What do the different DCOM / COM security settings mean?

Justin picture Justin · Oct 19, 2012 · Viewed 17.7k times · Source

Our application uses COM and DCOM extensively, and so as part of that we need to ensure that the COM security permissions are correctly set up. I know that I can access these permissions under the Component Services MMC snap in and that I can set the defaults / limits under the property pages for the Computer

Screenshot of the My Computer property pages

And that under the DCOM Config node I can drill down and set securty permissions for individual applications

Screenshot of the Logger application property pages

I also understand the relationship between the "Defaults" (what DCOM applications will use unless permissions are expicily set on a per-application basis), "Limits" (what permissions will be enforced even if per application settings exceed these settings), however I don't understand (and can't find any documentation) on the difference between the different settings that I can set

  • Whats the difference between "Access", "Launch", "Activation" and "Configuration" permissions?
  • Do these settings affect COM applications, or only DCOM applications?
  • If using remote DCOM do I need to set permissions on both the server and the client, or just the client?
  • Is there any documentation which explains the above?

Answer

Roman R. picture Roman R. · Oct 19, 2012

The settings on the security tab is the per-AppID security configuration on registry, and you will find more information on MSDN on this in AppID Key:

AccessPermission Describes the Access Control List (ACL) of the principals that can access instances of this class.

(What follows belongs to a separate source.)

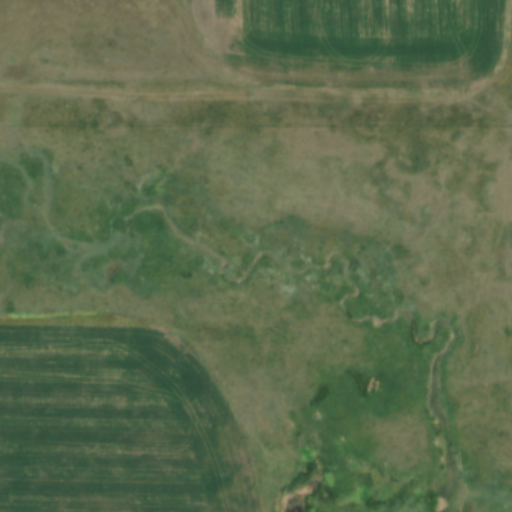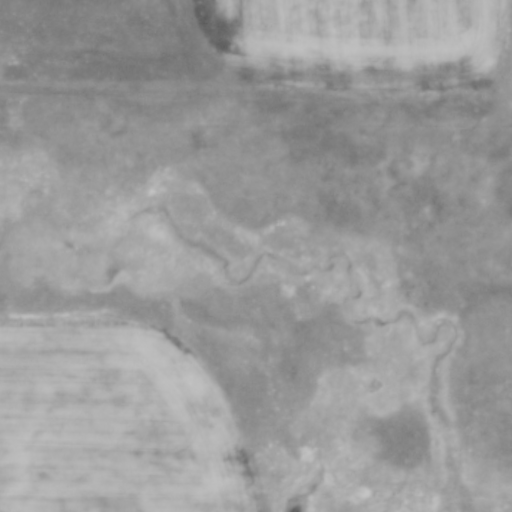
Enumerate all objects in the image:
road: (96, 90)
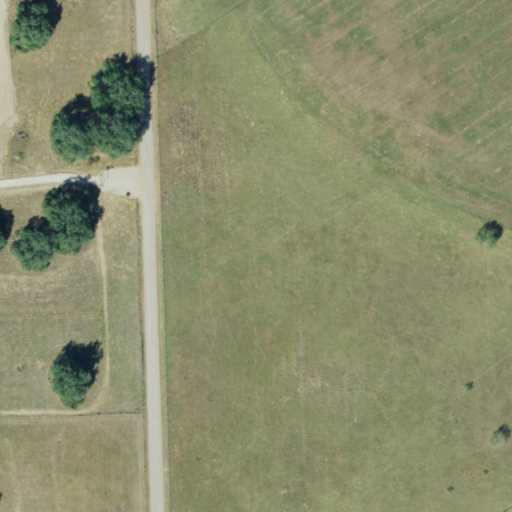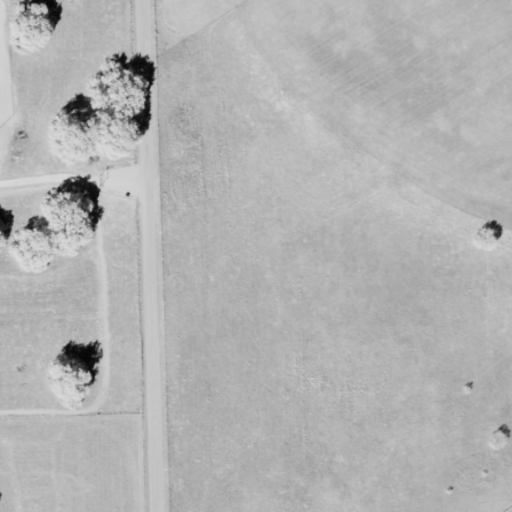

This ACL is used only by applications that do not call CoInitializeSecurity.

LaunchPermission Describes the Access Control List (ACL) of the principals that can start new servers for this class.

When a COM client attempts to access COM server, COM subsystem checks client side credentials against these access lists and decides whether to allow access to server, and if server is not yet started, whether to allow its start. Hence, the two lists - for regular access and for new server launch (should it be necessary).

Note that these are per-application settings. Specific classes should have CLSID to APPID mappings on the registry to be properly associated.